- _Problem statement_: Examine each line of the data. Copy those that contain the string "blocks".

- _Available data_:
+-------+

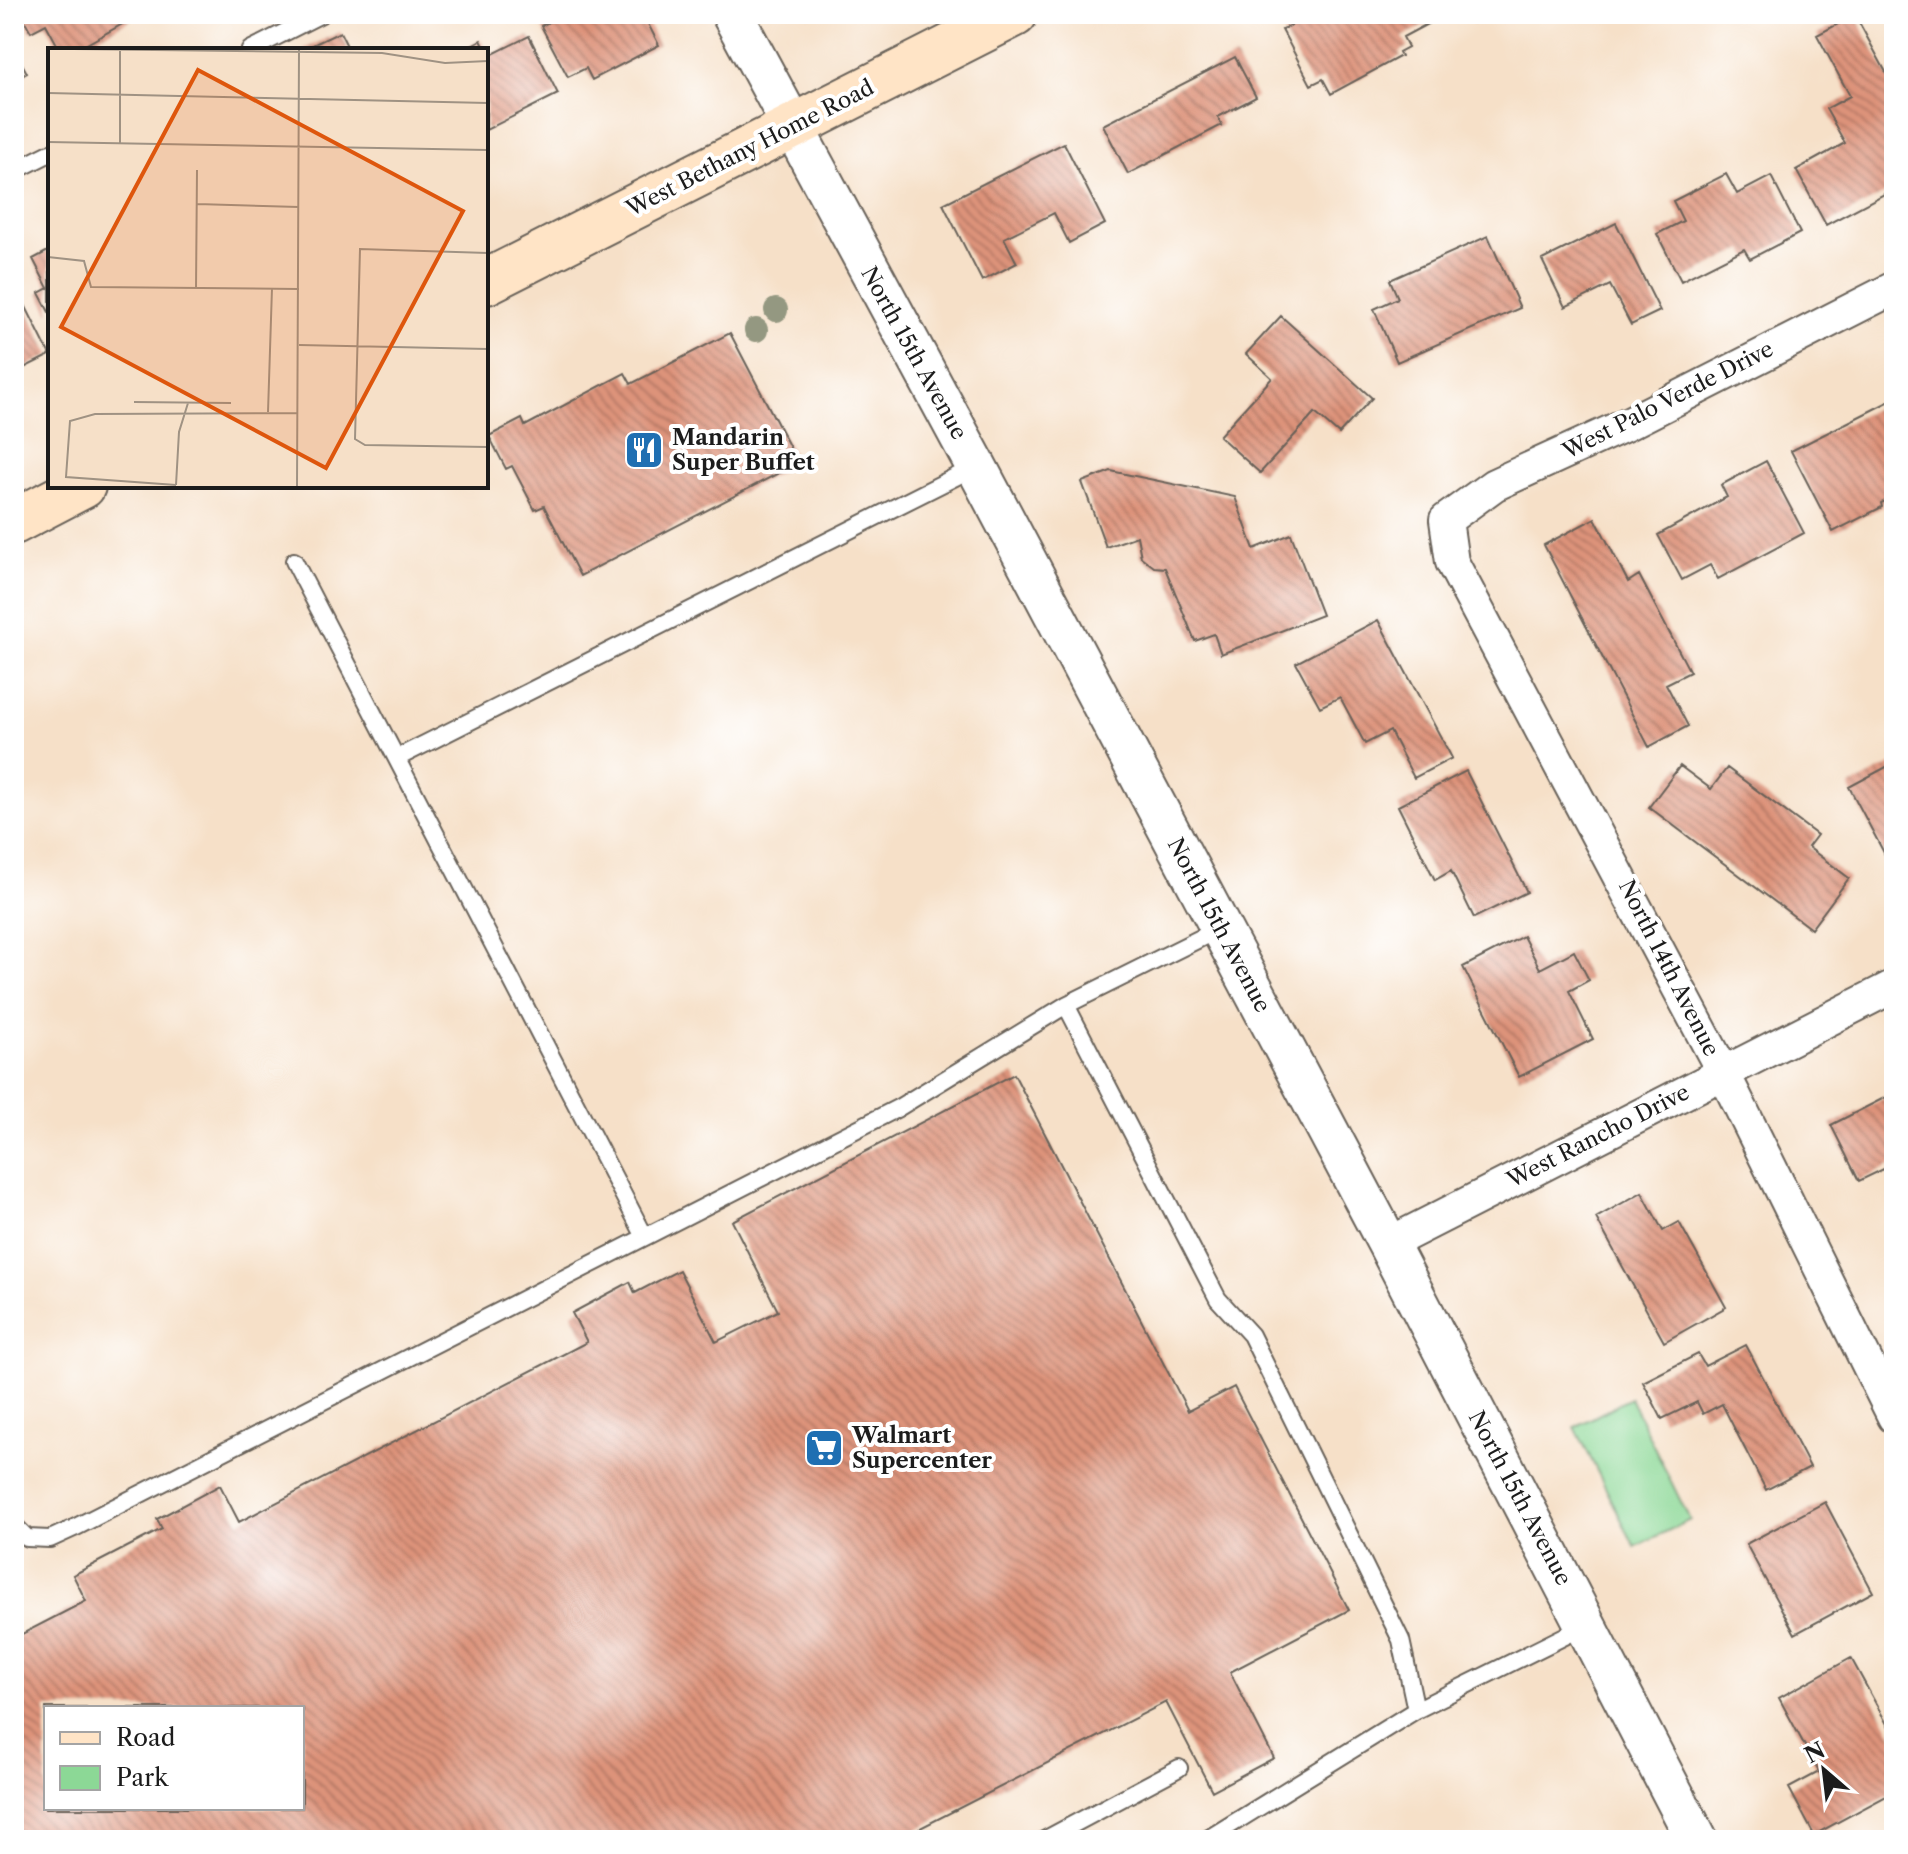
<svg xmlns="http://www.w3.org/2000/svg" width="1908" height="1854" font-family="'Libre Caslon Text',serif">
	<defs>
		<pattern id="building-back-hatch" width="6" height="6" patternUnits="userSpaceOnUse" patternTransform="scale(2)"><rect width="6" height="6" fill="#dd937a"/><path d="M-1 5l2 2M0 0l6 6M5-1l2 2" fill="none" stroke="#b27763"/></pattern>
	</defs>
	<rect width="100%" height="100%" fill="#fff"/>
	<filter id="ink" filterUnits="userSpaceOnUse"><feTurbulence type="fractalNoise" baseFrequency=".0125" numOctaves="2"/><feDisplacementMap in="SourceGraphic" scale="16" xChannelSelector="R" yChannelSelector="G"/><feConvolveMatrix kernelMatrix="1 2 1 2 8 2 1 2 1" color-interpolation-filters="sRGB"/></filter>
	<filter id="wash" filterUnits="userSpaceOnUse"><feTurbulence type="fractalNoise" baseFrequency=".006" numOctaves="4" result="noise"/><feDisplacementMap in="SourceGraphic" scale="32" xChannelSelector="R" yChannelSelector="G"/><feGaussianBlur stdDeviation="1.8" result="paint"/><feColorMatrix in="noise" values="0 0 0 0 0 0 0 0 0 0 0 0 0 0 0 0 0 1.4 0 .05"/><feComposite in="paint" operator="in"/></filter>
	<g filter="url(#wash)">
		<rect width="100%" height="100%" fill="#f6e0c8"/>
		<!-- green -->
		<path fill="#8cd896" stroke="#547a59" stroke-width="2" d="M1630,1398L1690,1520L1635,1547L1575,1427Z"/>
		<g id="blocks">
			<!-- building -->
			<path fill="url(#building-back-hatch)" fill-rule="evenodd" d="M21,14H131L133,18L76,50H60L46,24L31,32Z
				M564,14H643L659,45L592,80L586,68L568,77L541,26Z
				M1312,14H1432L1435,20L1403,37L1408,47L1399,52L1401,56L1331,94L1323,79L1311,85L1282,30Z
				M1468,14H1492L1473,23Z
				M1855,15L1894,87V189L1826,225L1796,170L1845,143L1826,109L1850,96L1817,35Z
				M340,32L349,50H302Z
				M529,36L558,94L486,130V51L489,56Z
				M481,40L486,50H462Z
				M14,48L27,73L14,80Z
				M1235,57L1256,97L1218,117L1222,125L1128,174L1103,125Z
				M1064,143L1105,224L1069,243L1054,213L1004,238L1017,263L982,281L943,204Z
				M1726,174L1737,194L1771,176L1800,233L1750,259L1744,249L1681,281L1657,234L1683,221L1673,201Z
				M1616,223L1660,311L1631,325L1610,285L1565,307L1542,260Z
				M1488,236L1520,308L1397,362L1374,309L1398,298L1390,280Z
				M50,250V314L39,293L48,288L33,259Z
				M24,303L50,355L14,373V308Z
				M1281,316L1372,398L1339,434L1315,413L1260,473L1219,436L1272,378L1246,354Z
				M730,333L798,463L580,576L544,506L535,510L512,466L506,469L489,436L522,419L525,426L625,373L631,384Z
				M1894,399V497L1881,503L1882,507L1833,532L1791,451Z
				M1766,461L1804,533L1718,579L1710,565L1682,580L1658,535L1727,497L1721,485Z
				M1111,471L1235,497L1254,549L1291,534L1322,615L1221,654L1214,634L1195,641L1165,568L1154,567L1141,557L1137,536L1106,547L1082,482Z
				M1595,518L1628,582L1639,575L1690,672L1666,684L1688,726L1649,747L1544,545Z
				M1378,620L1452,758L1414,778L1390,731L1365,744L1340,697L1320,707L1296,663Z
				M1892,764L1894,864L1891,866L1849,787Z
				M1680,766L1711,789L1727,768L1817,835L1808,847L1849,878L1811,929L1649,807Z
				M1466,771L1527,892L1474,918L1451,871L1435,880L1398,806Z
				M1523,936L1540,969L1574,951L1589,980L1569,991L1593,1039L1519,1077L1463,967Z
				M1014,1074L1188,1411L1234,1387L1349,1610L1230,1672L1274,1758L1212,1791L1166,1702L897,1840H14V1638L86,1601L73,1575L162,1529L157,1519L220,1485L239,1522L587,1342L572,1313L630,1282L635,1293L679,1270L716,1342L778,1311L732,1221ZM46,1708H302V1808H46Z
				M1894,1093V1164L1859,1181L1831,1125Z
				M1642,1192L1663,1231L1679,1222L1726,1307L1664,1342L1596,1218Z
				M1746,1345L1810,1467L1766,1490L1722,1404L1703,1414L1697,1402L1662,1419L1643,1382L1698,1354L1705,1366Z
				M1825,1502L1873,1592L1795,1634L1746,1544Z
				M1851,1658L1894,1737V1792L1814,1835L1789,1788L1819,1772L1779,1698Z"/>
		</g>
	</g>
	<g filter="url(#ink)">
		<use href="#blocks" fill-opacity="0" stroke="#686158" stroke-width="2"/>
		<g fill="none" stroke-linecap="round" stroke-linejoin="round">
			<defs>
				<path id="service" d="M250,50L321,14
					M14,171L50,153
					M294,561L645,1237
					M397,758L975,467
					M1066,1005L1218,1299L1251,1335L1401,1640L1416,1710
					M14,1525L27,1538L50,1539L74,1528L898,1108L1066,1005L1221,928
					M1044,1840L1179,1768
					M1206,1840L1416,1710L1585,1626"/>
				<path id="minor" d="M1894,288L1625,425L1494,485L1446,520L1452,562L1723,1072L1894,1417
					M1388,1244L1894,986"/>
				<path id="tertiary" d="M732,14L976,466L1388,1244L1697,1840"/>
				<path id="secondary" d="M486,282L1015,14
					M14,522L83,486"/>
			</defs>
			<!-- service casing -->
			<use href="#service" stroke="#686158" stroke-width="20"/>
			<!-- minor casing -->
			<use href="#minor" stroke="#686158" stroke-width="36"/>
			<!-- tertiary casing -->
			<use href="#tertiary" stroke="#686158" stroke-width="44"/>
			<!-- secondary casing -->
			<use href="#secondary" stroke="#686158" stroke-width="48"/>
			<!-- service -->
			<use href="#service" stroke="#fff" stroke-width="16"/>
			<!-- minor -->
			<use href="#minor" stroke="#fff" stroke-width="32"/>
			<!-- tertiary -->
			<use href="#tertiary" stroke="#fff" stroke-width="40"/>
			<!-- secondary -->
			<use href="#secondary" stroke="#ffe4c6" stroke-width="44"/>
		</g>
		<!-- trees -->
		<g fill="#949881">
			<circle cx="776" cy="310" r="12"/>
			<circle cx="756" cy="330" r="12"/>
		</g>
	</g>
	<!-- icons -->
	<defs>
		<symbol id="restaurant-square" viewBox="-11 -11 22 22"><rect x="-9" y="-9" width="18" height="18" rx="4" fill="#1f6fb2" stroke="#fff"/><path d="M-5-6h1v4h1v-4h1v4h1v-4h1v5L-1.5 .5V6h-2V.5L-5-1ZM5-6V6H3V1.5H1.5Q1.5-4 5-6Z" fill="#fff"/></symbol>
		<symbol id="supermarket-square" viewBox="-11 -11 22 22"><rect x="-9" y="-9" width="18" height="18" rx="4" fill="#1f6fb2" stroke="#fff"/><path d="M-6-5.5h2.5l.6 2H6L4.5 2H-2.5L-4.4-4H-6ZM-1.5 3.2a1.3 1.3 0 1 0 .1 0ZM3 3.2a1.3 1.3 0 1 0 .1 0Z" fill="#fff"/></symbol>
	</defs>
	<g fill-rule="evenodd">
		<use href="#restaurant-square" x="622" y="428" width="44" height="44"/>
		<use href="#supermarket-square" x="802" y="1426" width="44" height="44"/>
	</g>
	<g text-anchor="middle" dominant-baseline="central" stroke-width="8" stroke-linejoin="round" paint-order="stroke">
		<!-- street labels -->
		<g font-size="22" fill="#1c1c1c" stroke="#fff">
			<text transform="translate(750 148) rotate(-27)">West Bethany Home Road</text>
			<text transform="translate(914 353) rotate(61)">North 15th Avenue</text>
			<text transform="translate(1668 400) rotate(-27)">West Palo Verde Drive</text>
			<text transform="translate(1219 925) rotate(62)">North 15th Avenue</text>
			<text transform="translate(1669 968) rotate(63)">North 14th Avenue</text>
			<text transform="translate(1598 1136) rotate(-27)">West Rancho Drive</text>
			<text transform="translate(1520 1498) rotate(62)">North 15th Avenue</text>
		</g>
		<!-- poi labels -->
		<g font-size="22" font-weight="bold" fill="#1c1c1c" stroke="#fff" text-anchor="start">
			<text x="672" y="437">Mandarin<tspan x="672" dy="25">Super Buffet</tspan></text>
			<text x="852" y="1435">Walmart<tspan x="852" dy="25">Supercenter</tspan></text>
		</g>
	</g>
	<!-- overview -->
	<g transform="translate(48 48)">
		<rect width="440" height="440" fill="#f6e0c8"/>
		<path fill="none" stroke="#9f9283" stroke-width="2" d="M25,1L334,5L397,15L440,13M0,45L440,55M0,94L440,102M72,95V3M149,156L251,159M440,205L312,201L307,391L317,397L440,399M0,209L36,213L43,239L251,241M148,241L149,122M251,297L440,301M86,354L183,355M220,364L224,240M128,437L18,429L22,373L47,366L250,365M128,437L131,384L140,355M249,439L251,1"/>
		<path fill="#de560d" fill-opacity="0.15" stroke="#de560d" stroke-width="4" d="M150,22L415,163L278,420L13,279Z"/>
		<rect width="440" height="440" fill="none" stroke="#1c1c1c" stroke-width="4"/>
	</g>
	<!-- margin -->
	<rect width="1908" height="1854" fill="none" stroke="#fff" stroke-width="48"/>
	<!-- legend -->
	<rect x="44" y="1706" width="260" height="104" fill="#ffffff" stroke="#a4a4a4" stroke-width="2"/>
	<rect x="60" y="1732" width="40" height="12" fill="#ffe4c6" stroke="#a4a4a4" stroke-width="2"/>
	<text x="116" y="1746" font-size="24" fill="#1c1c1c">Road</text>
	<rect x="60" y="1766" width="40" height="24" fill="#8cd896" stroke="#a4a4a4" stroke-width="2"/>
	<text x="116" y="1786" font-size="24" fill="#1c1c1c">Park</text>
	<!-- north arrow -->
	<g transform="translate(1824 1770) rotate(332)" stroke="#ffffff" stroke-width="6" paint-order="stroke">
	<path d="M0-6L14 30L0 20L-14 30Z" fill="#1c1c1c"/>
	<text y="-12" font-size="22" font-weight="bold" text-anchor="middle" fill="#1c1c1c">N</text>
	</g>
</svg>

+-------+

- _Response_:
		<g id="blocks">
		<use href="#blocks" fill-opacity="0" stroke="#686158" stroke-width="2"/>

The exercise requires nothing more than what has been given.